Albert observaba a Candy desde el umbral con la vista divertida en la enredadera de lazos de colores que adornaban la mesita del tocador.

—Pasa, pasa, perdón por no estar lista, pero es que el clima de esta ciudad no le hace ningún bien a mi horrible cabellera.

—Tonterías —dijo él introduciéndose en la habitación de vivos tonos rojizos—. Creo que… así está perfecto.

Al tiempo que decía aquello, los dedos de Albert terminaron por atar un fino listón de seda en color verde sobre los rulos que Candy había ensortijado alrededor de su nuca con la ayuda de algunas horquillas.

—Gracias.

Desde su llegada al hotel, el aire bohemio que cargaba el lugar le había hecho a Candy reproducir en incontables ocasiones el rostro de Terrence.
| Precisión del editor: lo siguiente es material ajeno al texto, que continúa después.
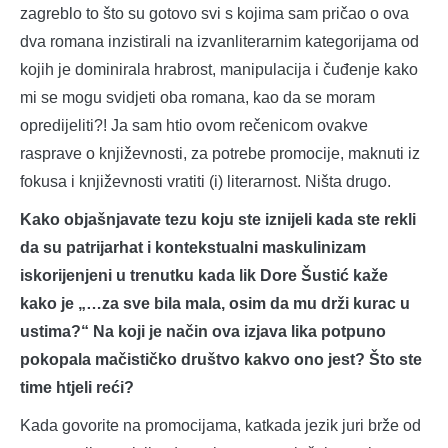
zagreblo to što su gotovo svi s kojima sam pričao o ova
dva romana inzistirali na izvanliterarnim kategorijama od
kojih je dominirala hrabrost, manipulacija i čuđenje kako
mi se mogu svidjeti oba romana, kao da se moram
opredijeliti?! Ja sam htio ovom rečenicom ovakve
rasprave o književnosti, za potrebe promocije, maknuti iz
fokusa i književnosti vratiti (i) literarnost. Ništa drugo.
Kako objašnjavate tezu koju ste iznijeli kada ste rekli
da su patrijarhat i kontekstualni maskulinizam
iskorijenjeni u trenutku kada lik Dore Šustić kaže
kako je „…za sve bila mala, osim da mu drži kurac u
ustima?“ Na koji je način ova izjava lika potpuno
pokopala mačističko društvo kakvo ono jest? Što ste
time htjeli reći?
Kada govorite na promocijama, katkada jezik juri brže od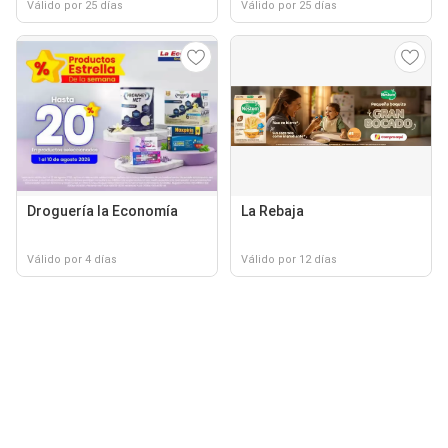
Válido por 25 días
Válido por 25 días
Droguería la Economía
La Rebaja
Válido por 4 días
Válido por 12 días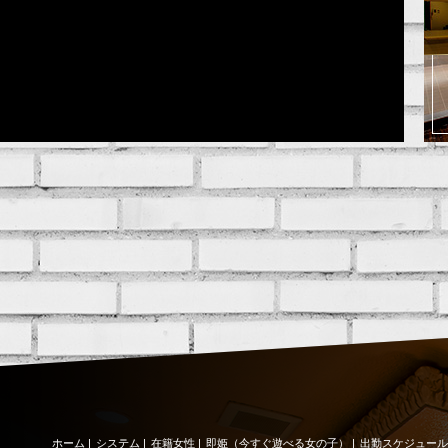
ホーム
|
システム
|
在籍女性
|
即姫（今すぐ遊べる女の子）
|
出勤スケジュール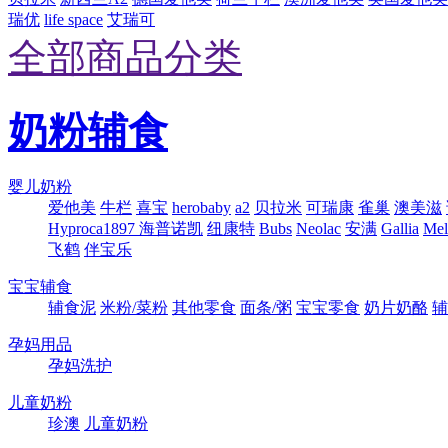
瑞优
life space
艾瑞可
全部商品分类
奶粉辅食
婴儿奶粉
爱他美
牛栏
喜宝
herobaby
a2
贝拉米
可瑞康
雀巢
澳美滋
Hyproca1897 海普诺凯
纽康特
Bubs
Neolac
安满
Gallia
Me
飞鹤
伴宝乐
宝宝辅食
辅食泥
米粉/菜粉
其他零食
面条/粥
宝宝零食
奶片奶酪
辅
孕妈用品
孕妈洗护
儿童奶粉
珍澳
儿童奶粉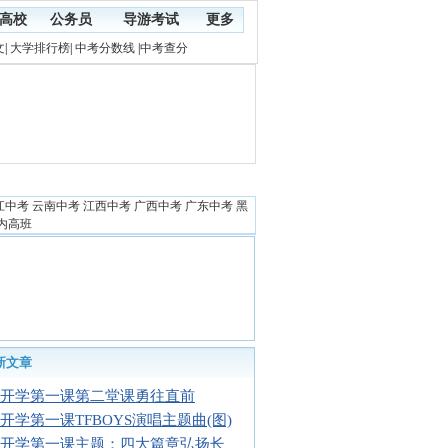
高校
公务员
导游考试
更多
文
|
大学排行榜
|
中考分数线
|
中考查分
江中考
云南中考
江西中考
广西中考
广东中考
黑
内高班
新文章
16开学第一课第二堂课勇往直前
16开学第一课TFBOYS演唱主题曲(图)
16开学第一课主题：四大篇章弘扬长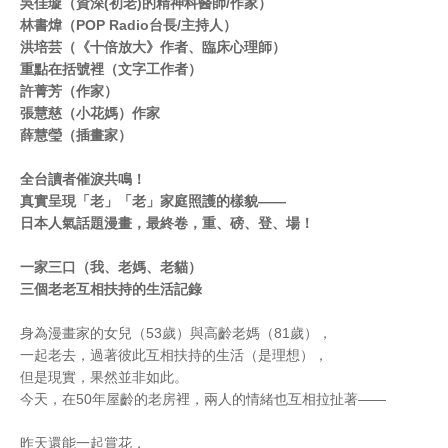
吳佳璇（資深(初老)的精神科醫師/作家）
林書煒（POP Radio台長/主持人）
洪培芸（《十倍放大》作者、臨床心理師）
重點在括號裡（文字工作者）
許菁芳（作家）
張慧慈（小花媽）作家
薛慧瑩（插畫家）
全台讀者催淚共鳴！
真實呈現「老」「老」家庭照護的樣貌——
日本人氣話題漫畫，最終卷，重、磅、登、場！
一家三口（我、老媽、老貓）
三個老老互相扶持的生活記錄
身為漫畫家的女兒（53歲）與高齡老媽（81歲），
一起老去，過著彼此互相扶持的生活（是理想），
但是現實，果然並非如此。
今天，在50年屋齡的老房裡，兩人的情緒也互相拉扯著——
昨天還能一起賞花，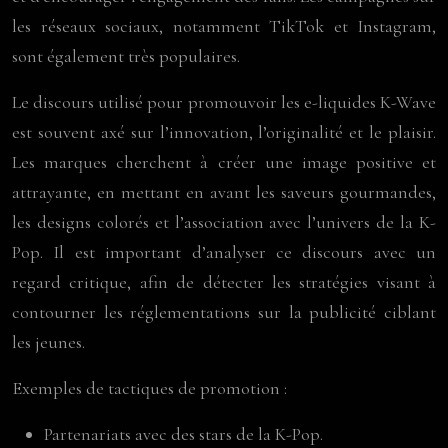
les réseaux sociaux, notamment TikTok et Instagram,
sont également très populaires.
Le discours utilisé pour promouvoir les e-liquides K-Wave
est souvent axé sur l’innovation, l’originalité et le plaisir.
Les marques cherchent à créer une image positive et
attrayante, en mettant en avant les saveurs gourmandes,
les designs colorés et l’association avec l’univers de la K-
Pop. Il est important d’analyser ce discours avec un
regard critique, afin de détecter les stratégies visant à
contourner les réglementations sur la publicité ciblant
les jeunes.
Exemples de tactiques de promotion :
Partenariats avec des stars de la K-Pop.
Las decoraciones algo eclécticas, modernas, y con una gran mezcla de estilos eran por ese entonces las predilectas de la comunidad artística de Nueva York. Candy tuvo que hacerse ver, que el encontrarse con él en un hotel era poco o nada probable dado que suponía; Terry residía en un lujoso loft del centro muy probablemente en compañía de su novia, Susanna.

Con todo y ese entendimiento, ella había decidido no salir de su habitación por el tiempo que restase la visita obligada de Albert, pero los ojos celestes y suplicantes de este terminaron por traer abajo su insistencia a recluirse voluntariamente, aceptando entonces la invitación a la cena baile que se ofrecería esa noche en el salón principal del Chelsea.

—Has escogido un color muy bello para mi cabello, Albert, pero temo decirte que no he traído ningún vestido que le haga juego así es que, si no te molesta llevarme como caja fuerte frente a tus amigos, he de combinarme con un esplendoroso salmón.

—Si bien el color salmón no me desagrada por completo, he dejado una pequeña sorpresa para ti en la habitación contigua. No tardes, te espero en el lobby.

Como aquella vez que sus ojos repararon emocionados en los hermosos vestidos brocados colocados cuidadosamente en su habitación de Lakewood al ser adoptada, con la misma gratitud, Candy pasó sus manos por la delicada tela del vestido de noche que descansaba en una de las sillas del recibidor.

Sintiéndose más hermosa que nunca, Candy bajó las escaleras con el corazón galopante, se encontraba sumamente nerviosa como si algo muy dentro de ella le gritase que esa noche sería inolvidable.


Buenas noches, estoy sumamente feliz, emocionada y todas las sensaciones hermosas que se puedan imaginar de debutar oficialmente en este fandom que tanto amo.

Debo decir que, no es la idea original con la que pensaba hacerlo, y que en un principio esto era un OS, las letras como casi siempre me pasa, me secuestraron obligándome a hacer tres entregas. Aquí les dejo la primera, ansiosa por conocer sus reacciones.

Espero que este sea el comienzo de una larga carrera como ficker de este fandom tan bello y tan cargado de emociones.

Con cariño, su amiga Andrea Tsukino.